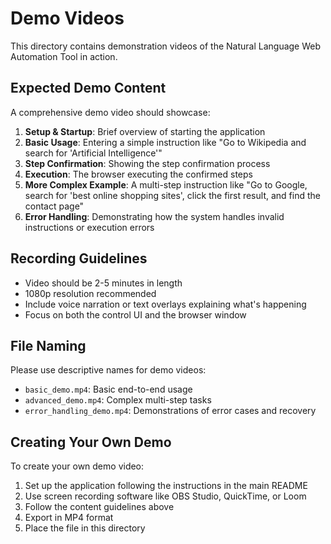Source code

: # Demo Videos

This directory contains demonstration videos of the Natural Language Web Automation Tool in action.

## Expected Demo Content

A comprehensive demo video should showcase:

1. **Setup & Startup**: Brief overview of starting the application
2. **Basic Usage**: Entering a simple instruction like "Go to Wikipedia and search for 'Artificial Intelligence'"
3. **Step Confirmation**: Showing the step confirmation process
4. **Execution**: The browser executing the confirmed steps
5. **More Complex Example**: A multi-step instruction like "Go to Google, search for 'best online shopping sites', click the first result, and find the contact page"
6. **Error Handling**: Demonstrating how the system handles invalid instructions or execution errors

## Recording Guidelines

- Video should be 2-5 minutes in length
- 1080p resolution recommended
- Include voice narration or text overlays explaining what's happening
- Focus on both the control UI and the browser window

## File Naming

Please use descriptive names for demo videos:
- `basic_demo.mp4`: Basic end-to-end usage
- `advanced_demo.mp4`: Complex multi-step tasks
- `error_handling_demo.mp4`: Demonstrations of error cases and recovery

## Creating Your Own Demo

To create your own demo video:
1. Set up the application following the instructions in the main README
2. Use screen recording software like OBS Studio, QuickTime, or Loom
3. Follow the content guidelines above
4. Export in MP4 format
5. Place the file in this directory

◆ Task to carry out:
Reproduce every entry word for word, but omit the pictures.

◆ Result of the task:
Source code

: # Demo Videos

This directory contains demonstration videos of the Natural Language Web Automation Tool in action.

## Expected Demo Content

A comprehensive demo video should showcase:

1. **Setup & Startup**: Brief overview of starting the application
2. **Basic Usage**: Entering a simple instruction like "Go to Wikipedia and search for 'Artificial Intelligence'"
3. **Step Confirmation**: Showing the step confirmation process
4. **Execution**: The browser executing the confirmed steps
5. **More Complex Example**: A multi-step instruction like "Go to Google, search for 'best online shopping sites', click the first result, and find the contact page"
6. **Error Handling**: Demonstrating how the system handles invalid instructions or execution errors

## Recording Guidelines

- Video should be 2-5 minutes in length
- 1080p resolution recommended
- Include voice narration or text overlays explaining what's happening
- Focus on both the control UI and the browser window

## File Naming

Please use descriptive names for demo videos:
- `basic_demo.mp4`: Basic end-to-end usage
- `advanced_demo.mp4`: Complex multi-step tasks
- `error_handling_demo.mp4`: Demonstrations of error cases and recovery

## Creating Your Own Demo

To create your own demo video:
1. Set up the application following the instructions in the main README
2. Use screen recording software like OBS Studio, QuickTime, or Loom
3. Follow the content guidelines above
4. Export in MP4 format
5. Place the file in this directory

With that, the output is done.